Trump’s speech remained faithful, for example, to his dislike for both immigrants and trade. He did offer some concessions on the children of existing illegal migrants, but continued to demand his Mexican wall, an end to the visa lottery system and restrictions on family chain visas. Mr Trump did call for more merit-based visas – something that would benefit educated Indian migrants. But his tenor remained hostile and his connection of immigrants to crime and terror were specious. He also repeated suspect claims about the effects of trade on the US and claimed, without evidence, that he was successfully renegotiating a number of existing trade agreements.

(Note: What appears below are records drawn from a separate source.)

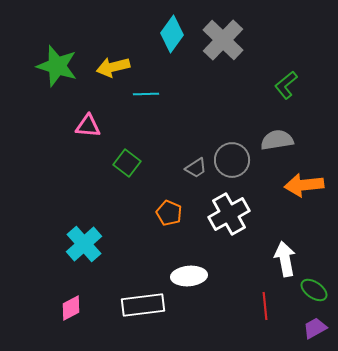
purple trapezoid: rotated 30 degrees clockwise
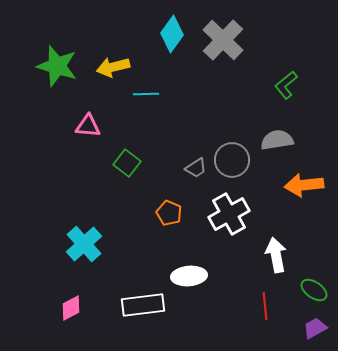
white arrow: moved 9 px left, 4 px up
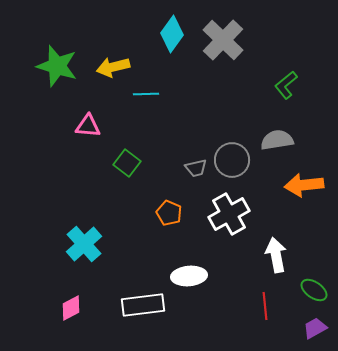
gray trapezoid: rotated 20 degrees clockwise
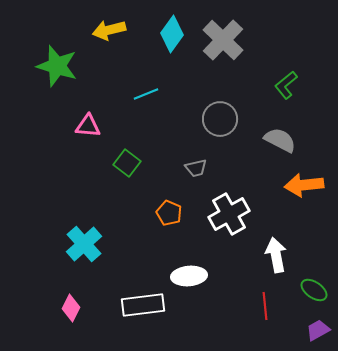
yellow arrow: moved 4 px left, 37 px up
cyan line: rotated 20 degrees counterclockwise
gray semicircle: moved 3 px right; rotated 36 degrees clockwise
gray circle: moved 12 px left, 41 px up
pink diamond: rotated 36 degrees counterclockwise
purple trapezoid: moved 3 px right, 2 px down
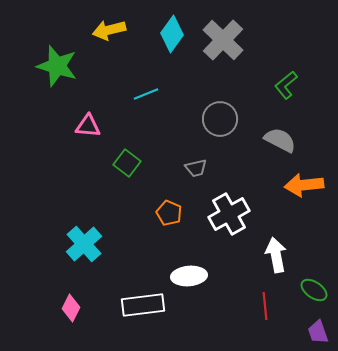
purple trapezoid: moved 2 px down; rotated 80 degrees counterclockwise
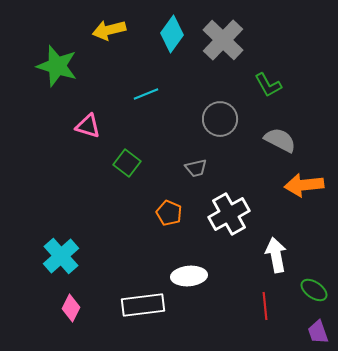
green L-shape: moved 18 px left; rotated 80 degrees counterclockwise
pink triangle: rotated 12 degrees clockwise
cyan cross: moved 23 px left, 12 px down
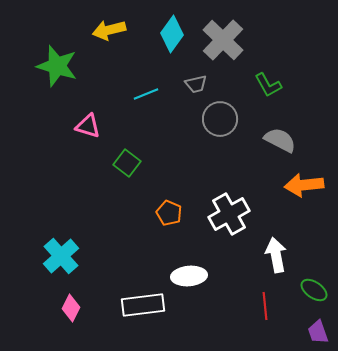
gray trapezoid: moved 84 px up
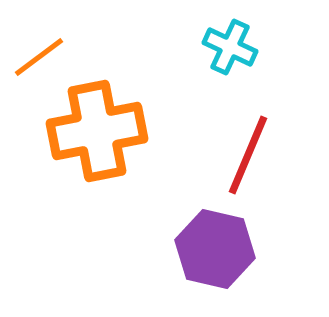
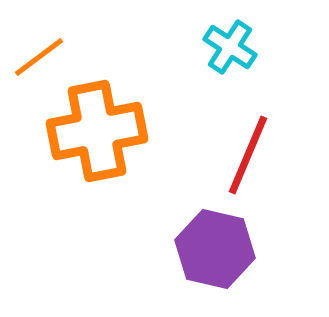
cyan cross: rotated 8 degrees clockwise
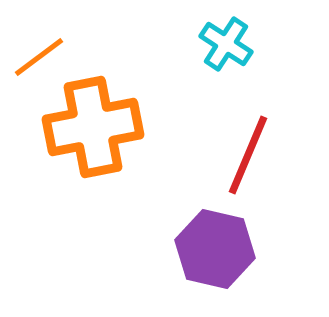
cyan cross: moved 4 px left, 3 px up
orange cross: moved 4 px left, 4 px up
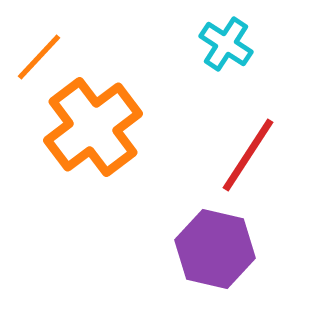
orange line: rotated 10 degrees counterclockwise
orange cross: rotated 26 degrees counterclockwise
red line: rotated 10 degrees clockwise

Mr Trump was on solid ground with his claims that the US economy was booming. Unemployment levels have indeed fallen, growth is up and corporate earnings are rising. Much of this had little to do with Mr Trump. The US economy was recovering before he was elected. It can at best be said the president did not get in the way of such growth. Nonetheless, it is the prerogative of politicians to take credit for any positive trend that happens while they are in office.
However, Mr Trump’s speech indicated he will do nothing to address the long-term structural issues that bedevil US society. While lowering corporate taxes made economic sense, the administration’s tax reductions for even the wealthiest of Americans will only aggravate inequalities that have been spilling over into class and racial tensions. The poor education, drug addiction and health care issues that affect the US working class received only a passing mention in the speech – and are receiving even less attention in Mr Trump’s actual policy actions. Ironically, these afflictions are most evident among the angry white voters who brought Mr Trump to power.
The State of the Union is thought to be a reflection of the President’s domestic agenda. Mr Trump continues to adhere to a vision of his country marked by the closing of doors and the preservation of privilege.